ICA from 3 blocks

[turovapolina]

Dear @mercaderd,

First of all I want to say thank you for your realisation of ICA-by blocks in Python! This was very useful for my work. Secondly I want to ask you for advice regarding function ICA_by_two_blocks. Is it possible to use 3 blocks there for the correlation calculation? In this part I changed nblocks to 3 and inserted calculation of B3 and Y3 but I am stuck with the CMat calculation:

nblocks=2 blocks = np.empty([block_length, T, nblocks]) for i in range(nblocks): blocks[:,:, i]=X[(i block_length):((i+1) block_length),:] correlation_data = [] for i in arange(maxICs): B1 = jadeR(blocks[:, :, 0], m=i + 1 B2 = jadeR(blocks[:, :, 1], m=i + 1) Y1 = B1 matrix(blocks[:, :, 0]) Y2 = B2 matrix(blocks[:, :, 1]) CMat = np.sort(np.nanmax(np.abs(np.corrcoef(Y1, Y2)[:i + 1, i + 1:]), axis=1))

If it is possible could you please give me advice how correctly extrapolate this algorythm inlo 3-blocks sutuation? Thank you very much in advance!

Best regards, Polina

[mercaderd]

Dear @turovapolina,

Thank you so much for the interest shown in my repository. It was part of my master degree 4 years ago. Regarding the ICA by blocks implementation I remember that complexity increases as the number of blocks increases beacause more correlations have to be obtained.

With nblocks=2, it is quite easy as you only have 2 sets of signals Y1, Y2 so only one correlation matrix is needed - Corr(Y1,Y2)

With nblocks=3, you will have 3 sets of signals, Y1, Y2, Y3 (you already obtained them) so you will need to obtain 3 correlation matrixes for Corr(Y1,Y2), Corr(Y2,Y3) and Corr(Y1,Y3) to fully understand all the correlations. For example: CMat1 = np.sort(np.nanmax(np.abs(np.corrcoef(Y1, Y2)[:i + 1, i + 1:]), axis=1)) CMat2 = np.sort(np.nanmax(np.abs(np.corrcoef(Y1, Y3)[:i + 1, i + 1:]), axis=1)) CMat3 = np.sort(np.nanmax(np.abs(np.corrcoef(Y2, Y3)[:i + 1, i + 1:]), axis=1))

Next you could append all the correlations to correlation_data to get one plot with all the correlations (3 traces for each # IC): correlation_data.append(CMat1[::-1]) #Append correlations in descent order correlation_data.append(CMat2[::-1]) #Append correlations in descent order correlation_data.append(CMat3[::-1]) #Append correlations in descent order

Or you could build 3 correlation_data and get also 3 plots: correlation_data1.append(CMat1[::-1]) #Append correlations in descent order correlation_data2.append(CMat2[::-1]) #Append correlations in descent order correlation_data3.append(CMat3[::-1]) #Append correlations in descent order

The method for 3 blocks is well explained here: Bouveresse, D. J.-R., Moya-González, A., Ammari, F., and Rutledge, D. N. (2012). Two novel methods for the determination of the number of components in independent components analysis models. Chemometrics and Intelligent Laboratory Systems,112:24–32.

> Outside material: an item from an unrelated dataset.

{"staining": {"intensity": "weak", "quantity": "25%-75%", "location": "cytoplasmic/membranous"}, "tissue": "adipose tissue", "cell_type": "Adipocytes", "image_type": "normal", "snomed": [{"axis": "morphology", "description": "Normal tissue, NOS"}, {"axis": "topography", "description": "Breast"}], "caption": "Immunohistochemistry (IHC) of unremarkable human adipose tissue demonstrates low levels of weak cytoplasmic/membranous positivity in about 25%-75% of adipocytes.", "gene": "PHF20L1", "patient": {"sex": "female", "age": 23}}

I hope this helps! Regards. Daniel

[turovapolina]

Dear @mercaderd,

Thank you very much for your detailed answer! Your advices made clear for me how this method works! Sorry for my late reply, it took me some time to implement your advice and understand the difference. Using the article you recommended I interpreted my results and came to the conclusion that 2 blocks also works well for my data and optimal number of components can be defined. From my amateurish point of view question of determination of number of components for some unsupervised methods as ICA is not widely discussed, I found only just a few articles. It was very lucky for me that your master project included realisation of this algorithm in Python because it would be almost impossible for me to do it by myself!

Sorry for my curiosity, but where now does your area of professional interests lie?

Best regards, Polina

[mercaderd]

Dear @turovapolina,

I am glad this tool and my comments were helpful for you. That's great!

Now I work in the area of technology, privacy and personal data.

Regards, Daniel